La tradition veut que cet établissement date du milieu des années 1600, bien qu’aucun document ne le mentionne formellement. Il demeure néanmoins l’un de plus anciens commerces de Mézières-en-Brenne, en activité continue durant plusieurs siècles.

D’où vient ce nom étrange, ces deux mots que rien ne destine à être associé ?
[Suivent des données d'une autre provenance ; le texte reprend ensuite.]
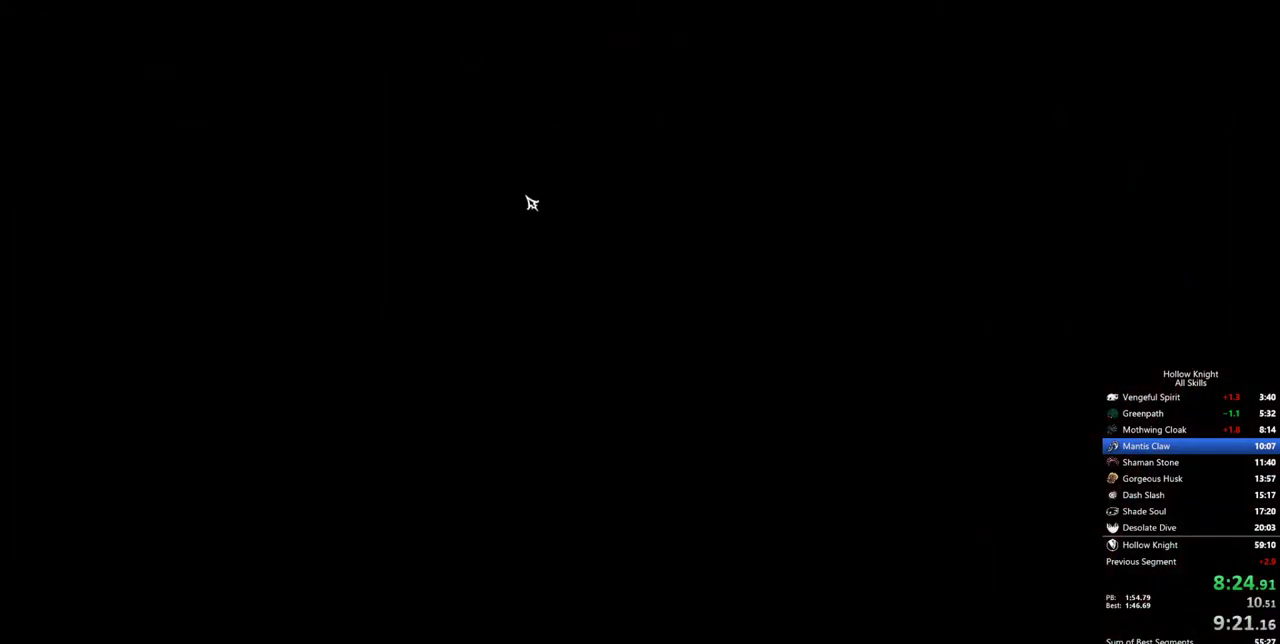
{"keys": ["left"], "events": [[300, "left", "down"], [383, "left", "up"], [483, "left", "down"]]}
Jusqu’au milieu du XXe siècle, dans les communes-paroisse, les habitants rythmaient leur quotidien selon les préceptes de l’Eglise catholique. Le Carême (du latin « quadragesima », quarantième, quarante jours) précédant Pâques était ponctué par des périodes de jeûne alimentaire et d’abstinence entre le Mercredi des cendres et le Jeudi saint. La viande se voyait proscrite des tables au profit du poisson dont les étangs brennous regorgeaient.

Au sortir de ces privations, l’un des bouchers du bourg sélectionnait un ou deux bœufs gras qui, pour la circonstance, étaient affublés de belles couronnes de fleurs ou de feuillage posées entre leurs cornes et d’autres atours comme des guirlandes de laurier et des cocardes. Avant d’être tués et consommés par toute la population en liesse, les animaux défilaient dans les rues, entourés des enfants, palpés par les hommes qui s’assuraient ainsi de la qualité de la viande. On appelait aussi cette procession « le bœuf villé » car il se promenait … en ville mais encore « violé »  ou « viellé », la viole ou la vielle accompagnant le cortège festif qui pouvait ressembler, quelque peu, à une forme de carnaval.
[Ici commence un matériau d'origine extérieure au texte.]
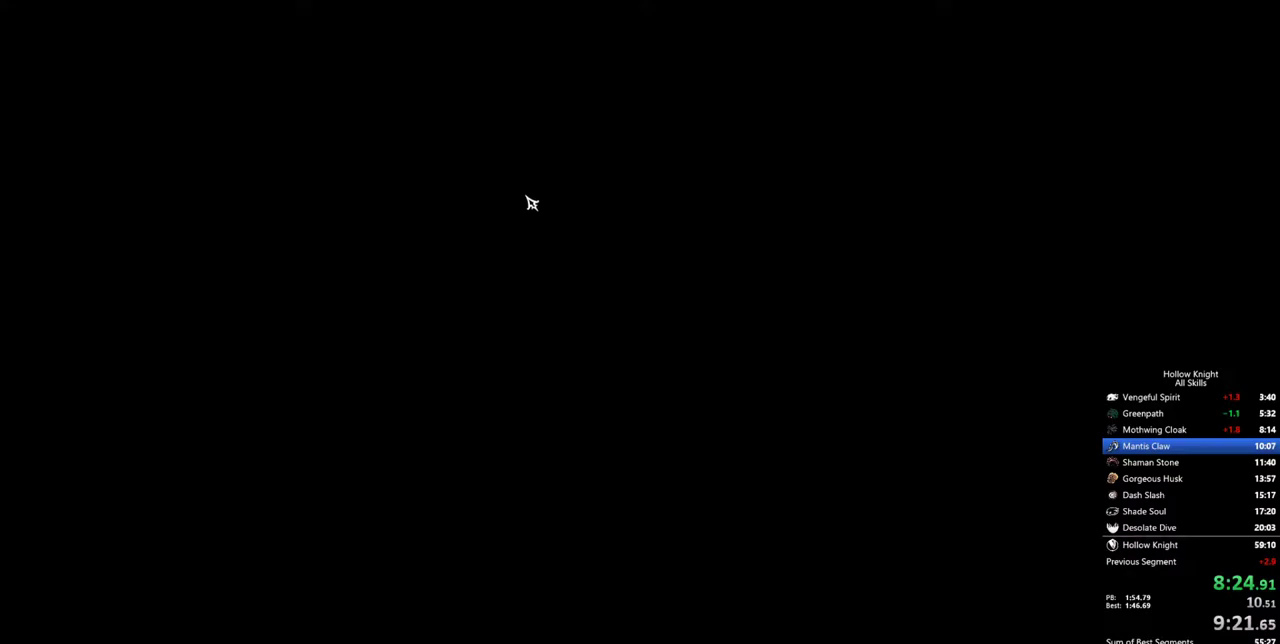
{"keys": [], "events": [[67, "left", "up"], [117, "left", "down"], [217, "left", "up"], [267, "left", "down"], [350, "left", "up"], [450, "left", "down"], [500, "left", "up"]]}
Détail d’une illustration d’Auguste Vimar pour une fable de Pierre Lachambeaudie. Avant 1917. Domaine public.

 

Collection de Marie-Thérèse Barnier, publiée dans Berry magazine n° 31 – 09/1994.

 

 

 

 

 

 

 

 

 

« L’aubarge » (idiome) étant sur la place principale du village où se déroulaient tous les rassemblements et où l’on faisait ripaille, il semble naturel qu’elle ait embrassé ce nom, à l’instar d’autres restaurants parisiens situés près des anciens abattoirs de la Villette, dans le centre historique de Chartres ou à Bléré, route de Tours.

Au Blanc, cette exhibition perdura jusqu’à la veille de la Grande Guerre qui mit un terme à cette tradition.

Cet endroit a-t-il été un relais de poste ?

Le très précis livre de poste aux chevaux « contenant la désignation des relais de poste du royaume »  publié en 1842 ne fait aucunement mention de Mézières-en-Brenne sur la route entre Blois et Poitiers. L’itinéraire passait par Châtillon-sur-Indre, Azay-le-Ferron (avec le relais Terre de Brenne), Lureuil, Le Blanc, Saint-Savin, … Cet indicateur rigoureux était utilisé pour tarifer les distances calculées en myriamètres (10 km) et en kilomètres dont les passagers empruntant les malles-postes devaient s’acquitter au plus juste. Parallèlement, le courrier était transporté avec une grande efficacité sur les mêmes routes. Jusqu’à l’arrivée en France du timbre-poste en 1849, le destinataire du pli payait le coût de son acheminement. Concurrencés par le chemin de fer plus rapide, les relais de poste ont été officiellement supprimés en 1873.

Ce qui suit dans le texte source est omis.